Showing posts with label analytic theology. Show all posts
Showing posts with label analytic theology. Show all posts

Tuesday, May 12, 2015

Saturday, May 9, 2015

John of Damascus: Prolegomena

I read through Damascene's On the Orthodox Faith in 2009.  At the time I had hyper-Palamite lenses on and really didn't let Damascene speak for himself.  I am rereading him now, years and paradigms later.  He's really quite interesting.  Contrary to the neo-Palamite Orthodox today, he isn't afraid of "rationality" or using proofs for God's existence.  In fact, he sounds VERY Aristotelian.  To be fair, he does anticipate later Orthodox mysticism by calling God "hyper-ousia" (I.4).

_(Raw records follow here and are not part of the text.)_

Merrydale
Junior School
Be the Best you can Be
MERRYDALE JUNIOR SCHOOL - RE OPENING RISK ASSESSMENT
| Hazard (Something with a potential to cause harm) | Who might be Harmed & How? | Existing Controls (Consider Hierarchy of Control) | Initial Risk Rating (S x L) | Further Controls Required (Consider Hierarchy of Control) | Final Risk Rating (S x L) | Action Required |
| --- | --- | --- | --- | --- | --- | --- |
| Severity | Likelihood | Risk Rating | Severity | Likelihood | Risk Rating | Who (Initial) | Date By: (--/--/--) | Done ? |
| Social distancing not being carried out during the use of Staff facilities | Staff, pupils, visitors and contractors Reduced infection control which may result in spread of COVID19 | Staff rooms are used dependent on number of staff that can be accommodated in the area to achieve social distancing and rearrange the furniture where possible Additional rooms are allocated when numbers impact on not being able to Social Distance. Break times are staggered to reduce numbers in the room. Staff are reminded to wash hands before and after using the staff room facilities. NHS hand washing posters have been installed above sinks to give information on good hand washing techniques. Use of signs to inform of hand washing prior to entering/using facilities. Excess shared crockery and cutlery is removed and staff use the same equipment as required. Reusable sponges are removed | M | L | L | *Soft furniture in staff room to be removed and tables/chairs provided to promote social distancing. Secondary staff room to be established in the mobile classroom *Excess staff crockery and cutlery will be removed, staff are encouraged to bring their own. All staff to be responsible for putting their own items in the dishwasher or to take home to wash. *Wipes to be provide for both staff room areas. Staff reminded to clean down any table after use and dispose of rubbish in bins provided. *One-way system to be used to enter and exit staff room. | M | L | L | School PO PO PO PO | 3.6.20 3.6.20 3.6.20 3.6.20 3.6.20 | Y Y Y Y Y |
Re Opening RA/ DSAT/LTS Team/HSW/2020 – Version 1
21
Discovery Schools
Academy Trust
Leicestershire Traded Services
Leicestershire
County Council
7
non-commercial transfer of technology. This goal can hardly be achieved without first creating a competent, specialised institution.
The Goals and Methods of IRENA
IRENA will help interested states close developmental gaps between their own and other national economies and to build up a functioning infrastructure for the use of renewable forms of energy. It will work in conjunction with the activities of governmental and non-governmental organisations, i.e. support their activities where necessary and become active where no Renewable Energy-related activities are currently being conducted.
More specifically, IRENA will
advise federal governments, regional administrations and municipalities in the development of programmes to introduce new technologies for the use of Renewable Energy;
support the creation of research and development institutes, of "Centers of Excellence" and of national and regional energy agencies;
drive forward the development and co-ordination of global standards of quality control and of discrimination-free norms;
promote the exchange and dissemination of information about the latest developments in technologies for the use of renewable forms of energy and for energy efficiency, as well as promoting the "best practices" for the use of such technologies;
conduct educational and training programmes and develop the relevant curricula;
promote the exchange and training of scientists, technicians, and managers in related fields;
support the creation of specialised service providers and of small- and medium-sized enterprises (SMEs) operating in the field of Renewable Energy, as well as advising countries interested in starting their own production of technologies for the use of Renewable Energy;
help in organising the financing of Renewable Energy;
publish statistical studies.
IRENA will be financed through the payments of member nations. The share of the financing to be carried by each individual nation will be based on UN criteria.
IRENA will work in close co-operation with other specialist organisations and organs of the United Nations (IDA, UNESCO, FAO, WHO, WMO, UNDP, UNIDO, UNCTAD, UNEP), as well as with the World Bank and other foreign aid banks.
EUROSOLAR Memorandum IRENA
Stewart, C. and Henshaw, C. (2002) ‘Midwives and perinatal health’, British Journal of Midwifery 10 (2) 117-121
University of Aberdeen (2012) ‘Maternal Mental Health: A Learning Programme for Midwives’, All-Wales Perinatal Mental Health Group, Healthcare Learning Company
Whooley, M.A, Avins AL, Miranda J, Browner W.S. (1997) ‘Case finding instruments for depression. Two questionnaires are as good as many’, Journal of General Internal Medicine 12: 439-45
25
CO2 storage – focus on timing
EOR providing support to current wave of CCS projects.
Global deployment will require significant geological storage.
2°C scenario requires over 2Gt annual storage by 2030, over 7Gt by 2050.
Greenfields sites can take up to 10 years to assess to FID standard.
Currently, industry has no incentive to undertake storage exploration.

Existence and Nature of God

He does use Scripture and does allude to the Fathers, but the main thrust of his argument is natural theology. His argument for God's existence is as follows:

(1) All things that exist are either created or uncreated.
(2) If created, then mutable and subject to change and perishing
(3) But things that are created must be the work of some Maker

Damascene anticipates the infinite regress rebuttal and handles it in an amusing (if not entirely convincing manner)

(4) "For if he had been created, he must have been created by someone, and so on until we arrive at something uncreated."

Perhaps not the most persuasive argument, but historically it is very telling.  The holy fathers were not averse to using "logic," even logic apart from Scriptural and Patristic considerations, to prove points about God.

Damascene follows standard Patristic and classical usage in that the nature of God is incomprehensible.

(5) His essence is unknowable

How then can we speak about God?  In what sounds like a later Palamite move, John says, "God does not show forth his nature, but the qualities of his nature" (1.4).  Is this the same thing as saying "We can't know God's nature but only his energies"?  Not quite.  John does not use any of the cognates of energein.

A note on apophaticism

If we say, as John does, that God is not "darkness," but above darkness.  Not light, but above light--why can't we carry it through and say "God is not love, but above love."  God is not a, b...z.  If God is above every reference point, then how can we truly predicate anything of him?  We are no longer using analogous language but equivocal language.

Pre-Notes on the Word

He doesn't deal with Christology until Book 3 but he gives short comments here.

(6) God always possesses his Word, proceeding from and existing within Himself (I.6).

John reasons analogously from our words proceeding from our minds, and is not identical with mind but not separate from it, so the Word has its subsistence from God.  Probably not the best analogy in the world.

(7) If a Word, then the force of the Word, which is the Spirit (1.7).

God and Being

(8) God is outside of being, yet the fountain of all being (I.8).

Along with this John gives the classic summary that God is one essence, one divinity, one power, one will, and one energy.

John then gives a classic summary of the Trinity, but I want to highlight one point:

(9) "Whenever we say God is the origin of and greater than the Son, we mean in respect of causation."

Here is the problem: Isn't a cause different in substance to an effect?

Back to Divine Attributes

(5*) Goodness et al belong to the nature but do not explain it.

What does that even mean?

(5') We do not apprehend the essence itself, but only the attributes of the essence.

Will this hold water?

Angelic Personalities

(10) Angels are not spatial entities, but a mental presence and energy.

This is quite interesting and is backed up by numerous accounts of spiritual warfare.  An angel cannot be in more than one place at one time ("cannot energize two different places at the same time").